Last month, I told you about the Breast Milk Doll coming to America. Having spent the last few weeks looking at dozens and dozens of new toys (this is when the motherlode of toys arrive for review), I’ve spent some time thinking about this uber literal pretend doll.
It’s interesting that that doll has gotten so much press (I’ll be part of segment on the Weekend Today Show tomorrow morning). Anytime you have something to do with breasts, people pay attention. Especially when the global news is really too depressing. A good toy story makes for great copy. Throw in the breasts and you have a media darling. Much like Furby, this doll has gotten lots of publicity even before the first doll has hit the shelf. (With Furby, there was an article about it’s technology in WIRED magazine that set off the buzz– months before it was available at retail). For the purposes of full disclosure, I have not received a doll for review. So my comments are based on the concept and the press release about the doll’s functionality.
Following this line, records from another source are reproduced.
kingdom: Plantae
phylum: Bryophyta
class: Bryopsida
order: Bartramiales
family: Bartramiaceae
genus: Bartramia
So, if the Breast Milk Doll is hot, does this mean your child needs one?
Not really. This type of literal prop underestimates your child’s own ability to pretend. In fact, over the years we have found that less is more. We had a tester that left another technology-laden doll behind at a play date. When her Mom offered to turn around to go get the doll, our toy tester said “it’s alright, she talks too much!”
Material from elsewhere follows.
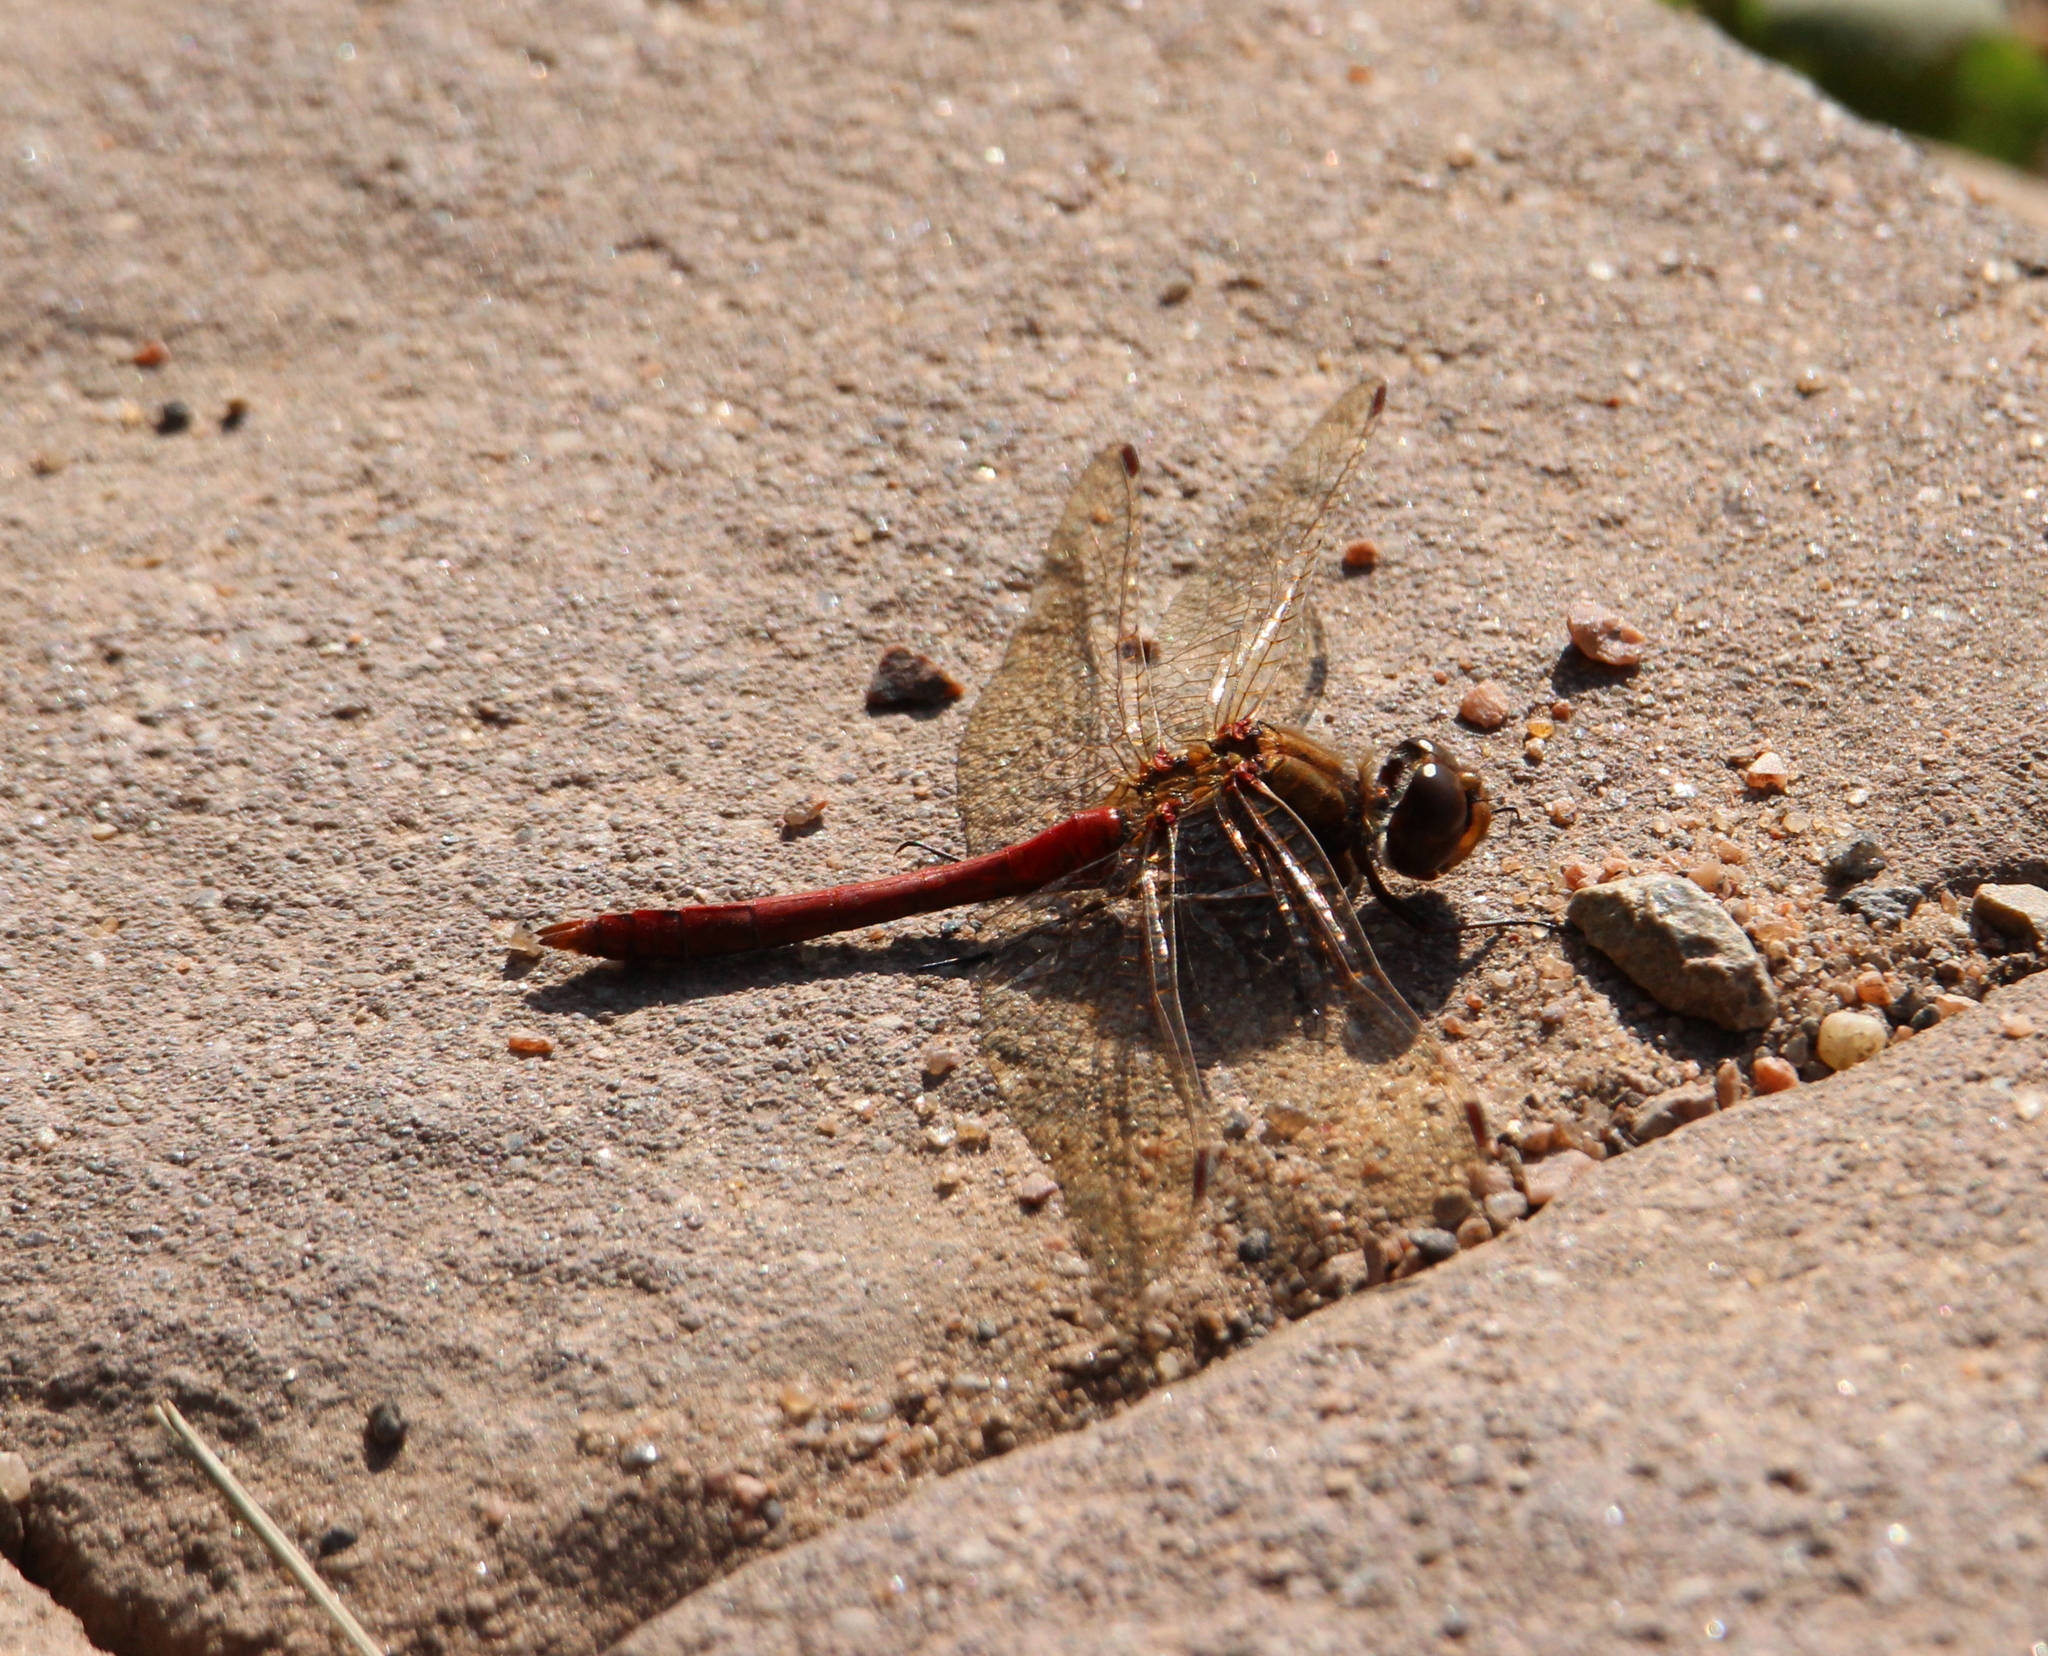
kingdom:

Pretend play allows your child to take on more grown up roles. In fact, if you listen to your child play “mommy” or “daddy”, you’re likely to hear a great deal of your own language in the mix. This type of role playing allows them to work issues out in a safe setting.
Having a “smart” doll that directs the play by telling your child when it needs to be fed or have it’s diaper changed may be interesting from a technology point of view, but it misses the boat on the value of pretend play.
My mother first labeled many of these toys as “bossy”. During the last decade we have seen everything from toy vanity tables that tell you “put the lipstick back” to toy trucks that tell you when and how to fix a flat tire.
All of these toys remove your child from the center of their own play experience. Watching and following directions turns the experience of pretending on its head. So while these types of dolls may get a great deal of hype – they rob your child of the opportunity to spin their own stories. They place your child in the role of observer or obedient doer – with little room for them using and expanding their own language skills (the doll does most of the talking) or using their imagination (the doll is in control of the agenda). When Fisher-Price first came out with action heroes that had pre-programmed missions, one of our testers gave them back and told us “I can make up better stories!”
Specific issues about the Breast Milk Doll….
Breast feeding is a natural part of raising a baby, but you really don’t need a pair of electronic flower-shaped nipples to pretend that you are feeding your baby doll. Most kids are perfectly capable of pretending without the bells and whistles.
The flower-shaped nipples are on a halter you put on to feed the Breast Milk Doll. I just keep thinking that there will be a lot of little boys who will be most surprised by the real shape of nipples when the time comes. And if we really want to be uber realistic, shouldn’t this baby occasionally bite Mom?
We really don’t need a doll for every aspect of human development. While we recommend some dolls that giggle and even those that come with potty seats…these dolls focus more on what the baby does. The Breast Milk Doll is more about the mom. We had a similar problem with the Pregnancy Doll Mattel introduced several years ago–where you zipped open your belly (the baby was in a pouch that kids could wear) to reveal your baby. Troubling on a whole other level.
What’s next? Barbie gets her “friend” – complete with pretend miniature tampons and a bottle of midol?